Il n'en placera pas une de plus.
La-dite dame lâcha subitement sa casserole (pauvre toutou d'en face, il n'aura plus droit aujourd'hui aux restes du déjeuner, son repas s'est éparpillé et enlisé dans la terre sablonneuse du chemin). Tout s'enchaîne très vite. Tout à coup, la voilà qui empoigne le paternel et le soulève de terre comme une vulgaire marionette. Dieu qu'il n'est pas vraiment à son avantage, le père, avec ses bras inertes, plaqués le long du corps et les jambes qui pendouillent et se balancent tristement dans le vide. La femme entame une pirouette avec sa proie collée tout contre sa poitrine. Un cri aigu -toujours le même-, s'échappe de sa bouche complètement édentée:

-"Kaszu!
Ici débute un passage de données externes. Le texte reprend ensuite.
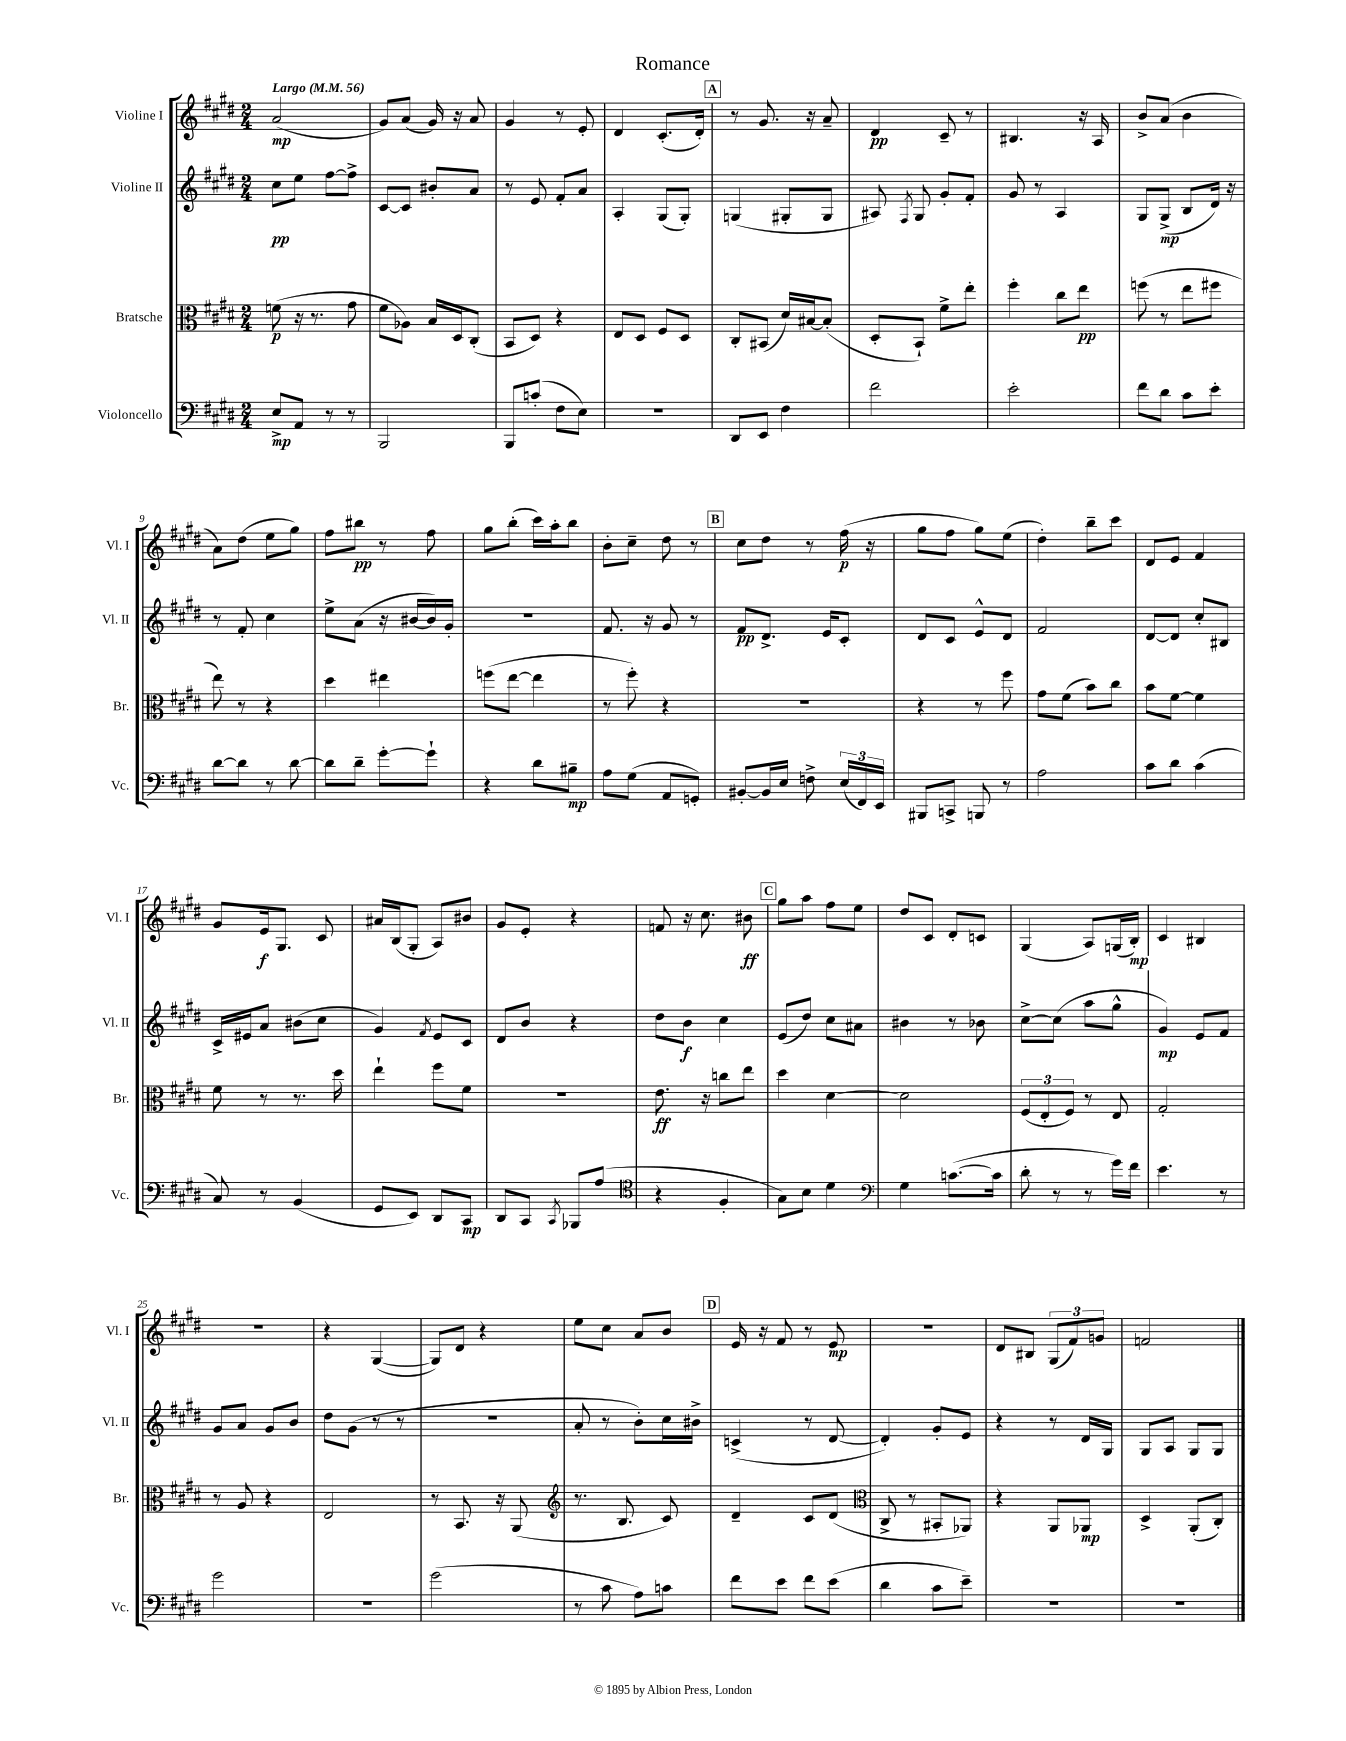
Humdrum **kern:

**kern	**kern	**kern	**kern
*staff4	*staff3	*staff2	*staff1
*clefF4	*clefC3	*clefG2	*clefG2
*k[f#c#g#d#]	*k[f#c#g#d#]	*k[f#c#g#d#]	*k[f#c#g#d#]
*M2/4	*M2/4	*M2/4	*M2/4
*MM56	*MM56	*MM56	*MM56
8E^/L	(8f\	8cc#\L	(2a/
8AA/J	16r	8ee\J	.
.	8.r	.	.
8r	.	[8ff#\L	.
8r	8g#\	8ff#^\]J	.
=	=	=	=
2BBB/	8f#\L	[8c#/L	8g#/L)
.	8A-\J)	8c#/]J	(8a/J
.	16B/LL	8b#'/L	16g#/)
.	16D#/J	.	16r
.	(8C#'/J	8a/J	8a/
=	=	=	=
8BBB/L	8BB/L	8r	4g#/
(8c'/J	8D#/J)	8e/	.
8F#\L	4r	8f#'/L	8r
8E\J)	.	8a/J	8e'/
=	=	=	=
2r	8E/L	4A'/	4d#/
.	8D#/J	.	.
.	8F#/L	(8G#/L	(8.c#'/L
.	8D#/J	8G#'/J)	.
.	.	.	16d#'/Jk)
=	=	=	=
8DD#/L	8C#'/L	(4G/	8r
8EE/J	(8BB#/J	.	8.g#/
4F#\	16d#/LL)	8G#'/L	.
.	[16B#/J	.	16r
.	(8B#'/]J	8G#/J	8a~/
=	=	=	=
2f#\	8D#'/L	8A#/)	4d#/
.	.	8qF#/	.
.	8BB`/J)	8G#/	.
.	8f#^\L	8g#'/L	8c#~/
.	8ee'\J	8f#'/J	8r
=	=	=	=
2e'\	4ff#'\	8g#/	4.B#/
.	.	8r	.
.	8cc#\L	4A/	.
.	8ee\J	.	16r
.	.	.	16A/
=	=	=	=
8f#\L	(8ff\	8G#/L	8b^/L
8d#\J	8r	(8G#^/J	(8a/J
8c#\L	8ee\L	8B/L	4b\
8e'\J	8ff#\J	16d#/Jk)	.
.	.	16r	.
=	=	=	=
[8d#\L	8ee\)	8r	8a\L)
8d#\]J	8r	8f#'/	(8dd#\J
8r	4r	4cc#\	8ee\L
[8d#\	.	.	8gg#\J)
=	=	=	=
8d#\]L	4dd#\	8ee^\L	8ff#\L
8d#~\J	.	(8a\J	8bb#\J
[8g#'\L	4ee#\	16r	8r
.	.	[16b#/LL	.
8g#`\]J	.	16b#/])	8ff#\
.	.	16g#'/JJ	.
=	=	=	=
4r	(8ff\L	2r	8gg#\L
.	[8ee\J	.	(8bb'\J
8d#\L	4ee\]	.	16ccc#\LL)
.	.	.	16aa'\J
8B#~\J	.	.	8bb\J
=	=	=	=
8A\L	8r	8.f#/	8b'\L
(8G#\J	8ff#'\)	.	8cc#~\J
.	.	16r	.
8AA/L	4r	8g#/	8dd#\
8GG'/J)	.	8r	8r
=	=	=	=
[8BB#'/L	2r	8f#/L	8cc#\L
16BB#/]L	.	8.d#^/J	8dd#\J
16E/JJ	.	.	.
8F^\	.	.	8r
.	.	16e/LK	.
(24E/LL	.	8c#'/J	(16ff#\
24FF#/)	.	.	.
.	.	.	16r
24EE/JJ	.	.	.
=	=	=	=
8BBB#/L	4r	8d#/L	8gg#\L
8CC^/J	.	8c#/J	8ff#\J
8BBB/	8r	8e^^/L	8gg#\L)
8r	8ff#\	8d#/J	(8ee\J
=	=	=	=
2A\	8g#\L	2f#/	4dd#'\)
.	(8f#\J	.	.
.	8b\L)	.	8bb~\L
.	8cc#\J	.	8ccc#\J
=	=	=	=
8c#\L	8b\L	[8d#/L	8d#/L
8d#\J	[8f#\J	8d#/]J	8e/J
(4c#\	4f#\]	8cc#'/L	4f#/
.	.	8B#/J	.
=	=	=	=
8C#/)	8f#\	16c#^/LL	8g#/L
.	.	16e#/J	.
8r	8r	8a/J	16e/k
.	.	.	8.G#/J
(4BB/	8.r	(8b#\L	.
.	.	8cc#\J	8c#/
.	16dd#\	.	.
=	=	=	=
8GG#/L	4ee`\	4g#/)	16a#/LL
.	.	.	(16B/J
8EE/J)	.	.	8G#'/J
.	.	8qf#/	.
8DD#/L	8ff#\L	8e/L	8A/L)
8CC#/J	8f#\J	8c#/J	8b#/J
=	=	=	=
8DD#/L	2r	8d#/L	8g#/L
8CC#/J	.	8b/J	8e'/J
8qCC#/	.	.	.
8BBB-/L	.	4r	4r
(8A/J	.	.	.
=	=	=	=
*clefC4	*	*	*
4r	8.e\	8dd#\L	8f/
.	.	8b\J	16r
.	16r	.	8.cc#\
4F#'/	8cc\L	4cc#\	.
.	8ee\J	.	8b#\
=	=	=	=
8G#\L)	4dd#\	(8e/L	8gg#\L
8B\J	.	8dd#/J)	8aa\J
4d#\	[4d#\	8cc#\L	8ff#\L
.	.	8a#\J	8ee\J
=	=	=	=
*clefF4	*	*	*
4G#\	2d#\]	4b#\	8dd#/L
.	.	.	8c#/J
([8.c\L	.	8r	8d#'/L
.	.	8b-\	8c/J
16c\]Jk	.	.	.
=	=	=	=
8d#'\	(12F#/L	[8cc#^\L	(4G#/
.	12E'/	.	.
8r	.	(8cc#\]J	.
.	12F#/J)	.	.
8r	8r	8aa\L	8A/L)
16g#\LL)	8E/	8gg#^^\J	(16G/L
16f#\JJ	.	.	16B'/JJ)
=	=	=	=
4.e\	2G#'/	4g#/)	4c#/
.	.	8e/L	4B#/
8r	.	8f#/J	.
=	=	=	=
2g#\	8r	8g#/L	2r
.	8A/	8a/J	.
.	4r	8g#/L	.
.	.	8b/J	.
=	=	=	=
2r	2E/	8dd#\L	4r
.	.	(8g#\J	.
.	.	8r	([4G#/
.	.	8r	.
=	=	=	=
(2g#\	8r	2r	8G#/]L)
.	8.BB/	.	8d#/J
.	.	.	4r
.	16r	.	.
.	(8AA/	.	.
=	=	=	=
*	*clefG2	*	*
8r	8.r	8a'/	8ee\L
8c#\	.	8r	8cc#\J
.	8.B/	.	.
8A\L)	.	8b'\L)	8a/L
8c\J	8c#/)	16cc#\L	8b/J
.	.	16b#^\JJ	.
=	=	=	=
8f#\L	4d#~/	(4c^/	16e/
.	.	.	16r
8e\J	.	.	8f#/
8f#\L	8c#/L	8r	8r
(8e\J	(8d#/J	[8d#/	8e/
=	=	=	=
*	*clefC3	*	*
4d#\	8C#^/	4d#'/])	2r
.	8r	.	.
8c#\L	8BB#'/L	8g#'/L	.
8e~\J)	8AA-/J)	8e/J	.
=	=	=	=
2r	4r	4r	8d#/L
.	.	.	8B#/J
.	8AA/L	8r	(12G#/L
.	.	.	12f#/)
.	8AA-/J	16d#/LL	.
.	.	.	12g/J
.	.	16G#/JJ	.
=	=	=	=
2r	4D#^/	8G#/L	2f/
.	.	8A/J	.
.	(8AA'/L	8G#/L	.
.	8C#'/J)	8G#/J	.
==	==	==	==
*-	*-	*-	*-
Kaszu,...!" (entendez "cachou").

Et nous, nous qui n'osions pas sortir de la voiture, nous nous regardons, complètement cois et médusés, un peu au bord de l'hilarité tout de même. Comment? Qui aurait pu imaginer qu'il existât un diminutif pour un prénom aussi net et aussi ciselé de "Casimir"?

-"Kaszu, Kaszu!". Elle finit par alerter quasiment le micro-village entier avec ses cris! Et voilà que des fenêtres s'ouvrent, des habitants proches de la scène sortent de chez eux, commencent à investir la rue, s'agglutinent autour de Kaszu dont le visage congestionné émerge au-dessus de la gorge généreuse de la femme qui ne se lasse pas de tourbillonner, au risque de l'étouffer, son Kaszu.

Après avoir fini par lâcher sa prise, la femme piaille à la ronde d'une voix sur-aigüe et saccadée parce qu'à bout de souffle, tout en pointant son index vers la colline d'où nous venions.

Une bonne partie, que dis-je, la majeure partie des villageois, dont Szcepan, l'ami d'enfance arrivé du bout de la rue où nous étions arrêtés, se trouvait là, rassemblés autour de l'enfant prodigue encore tout pantois et étourdi après sa ronde folle et forcée.

C'était en 1975, en plein mois de juillet, de l'autre côté du mur, les retrouvailles un brin fortuites et spectaculaires de papa et de Theodora. Elle venait prêter main forte dans la cuisine de la ferme des Goliwas, lorsque les travaux des champs battaient leur plein et nécéssitaient beaucoup de bras.

Cela remontait à l'époque d'entre les deux guerres; mais elle avait reconnu d'emblée en apercevant mon père, le jeune homme d'alors.